Или взять, например, его менеджера Солли Ливина или даже преподобного Джозефа Смолвуда. Солли ничуть не похож на нью-йоркского менеджера, каких я видел и о которых слышал. Он до того хорош, что в него не веришь. Или преподобный отец Смолвуд, который выглядит так, как обычно изображают проповедников и какими они почти никогда не бывают: смиренным, кротким, немного нервным. Все его движения, реакция, комментарии и реплики предсказуемы. Против этого, однако, можно было бы возразить, что наши убийцы — умные, расчетливые люди, которые ни за что не стали бы подделываться под столь явно искусственные типы. А с другой стороны, если они отличаются изощренной хитростью, они, возможно, так и поступили.

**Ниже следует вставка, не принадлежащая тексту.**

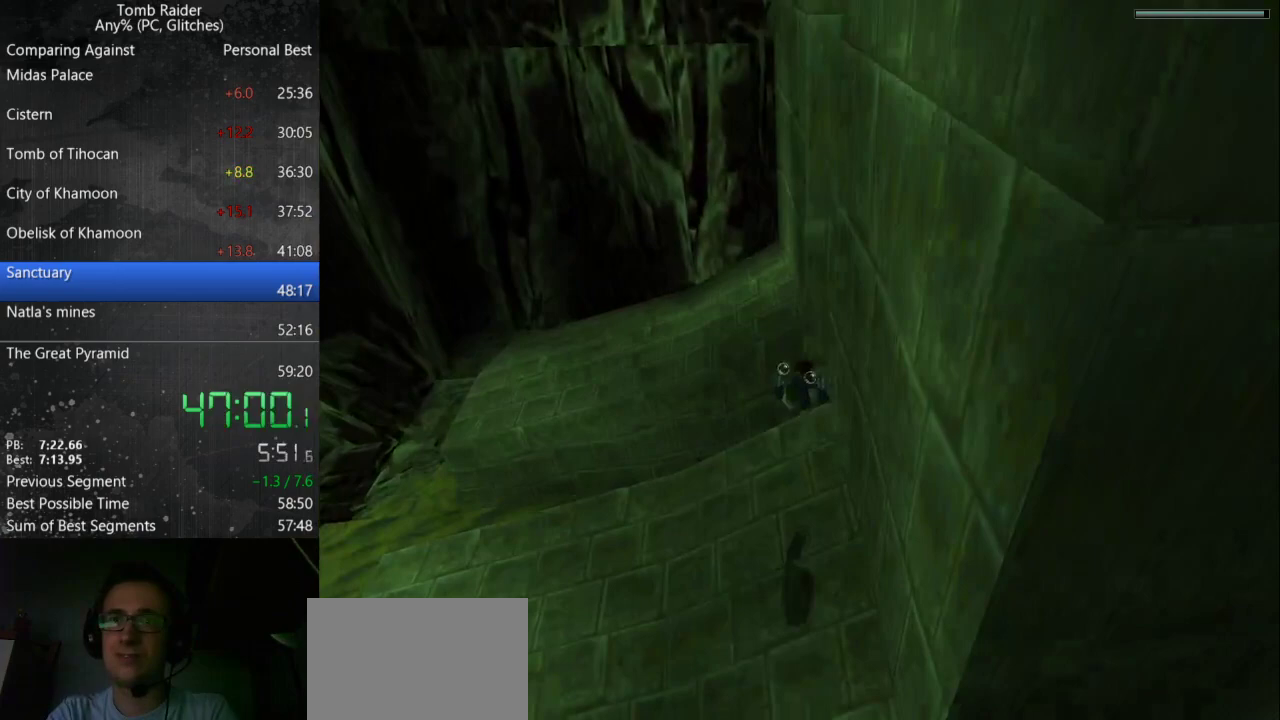
{"keys": ["jump"], "events": []}
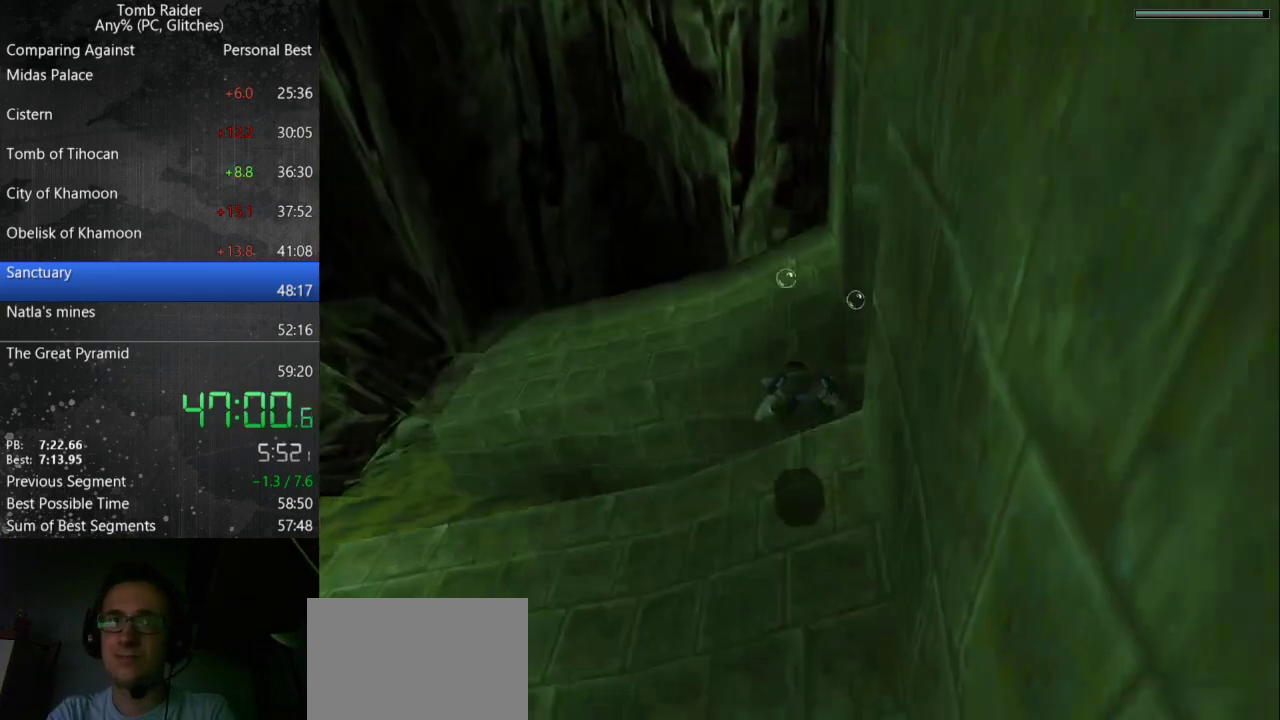
{"keys": ["jump", "right"], "events": [[367, "up", "down"], [400, "right", "down"], [500, "up", "up"]]}
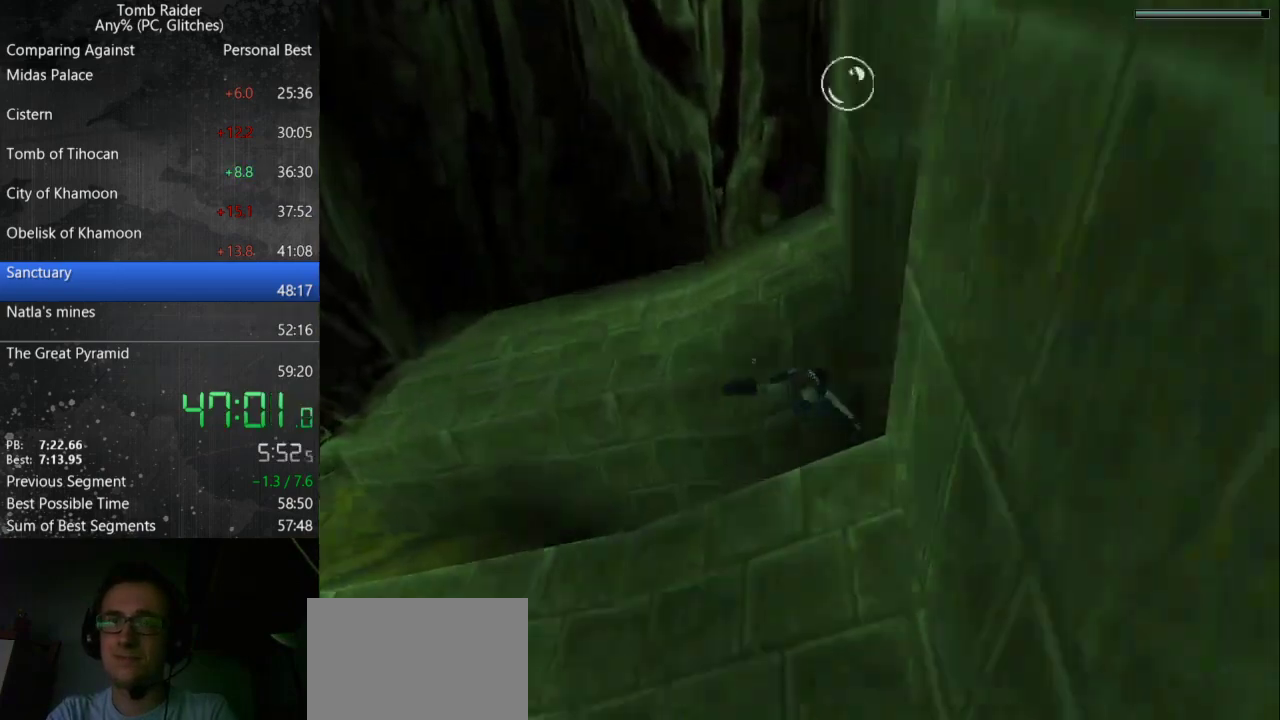
{"keys": ["jump"], "events": [[400, "right", "up"]]}
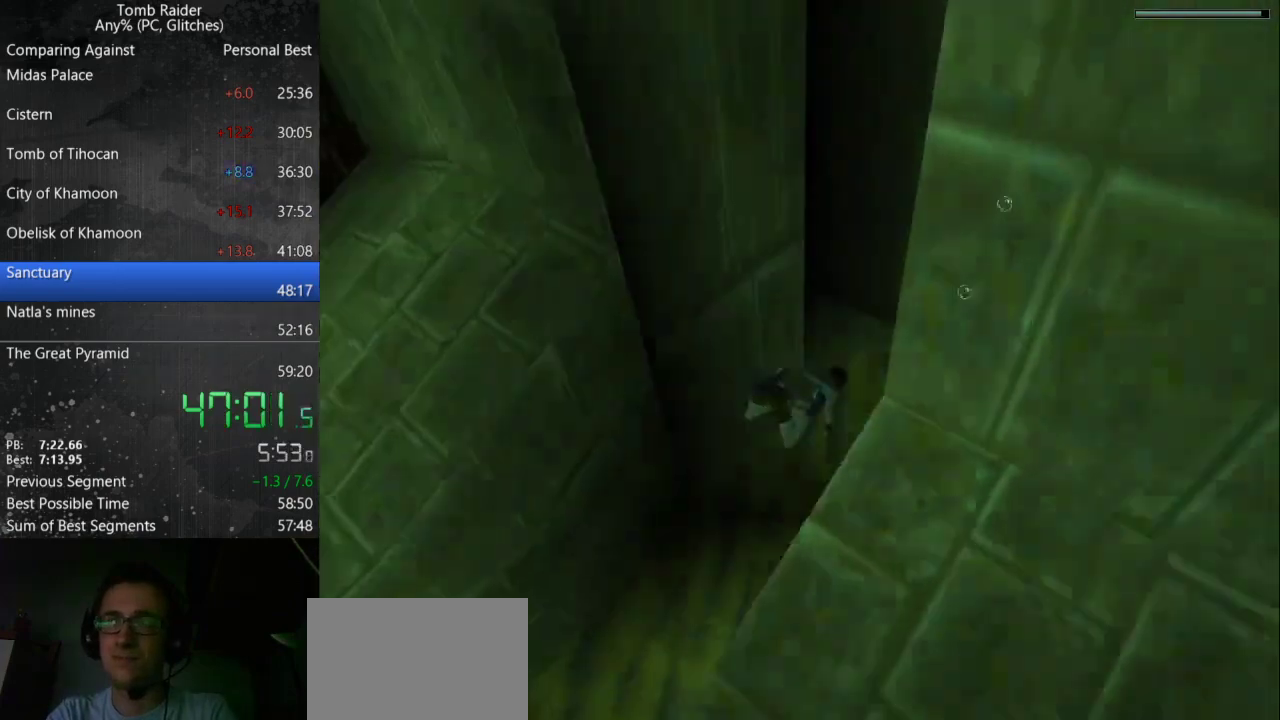
{"keys": ["jump"], "events": []}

Коразини. На нем тоже можно поставить большой вопросительный знак. Америка специализируется на создании ловких, умных, крепких руководителей и служащих бизнеса, и Коразини, несомненно, один из таких людей. Но обычный бизнесмен тверд главным образом в умственном отношении, а Коразини крепок и физически, к тому же в нем чувствуется какая-то беспощадность, которую он не поколебался бы применить и в делах, выходящих за пределы бизнеса.

Придя к этой мысли, я тут же подумал, что готов заподозрить Коразини по соображениям, диаметрально противоположным тем, которые вызвали во мне подозрение относительно Ливина и преподобного отца Смолвуда. Коразини не подходил ни под один шаблон и совершенно не соответствовал традиционному представлению об американских бизнесменах.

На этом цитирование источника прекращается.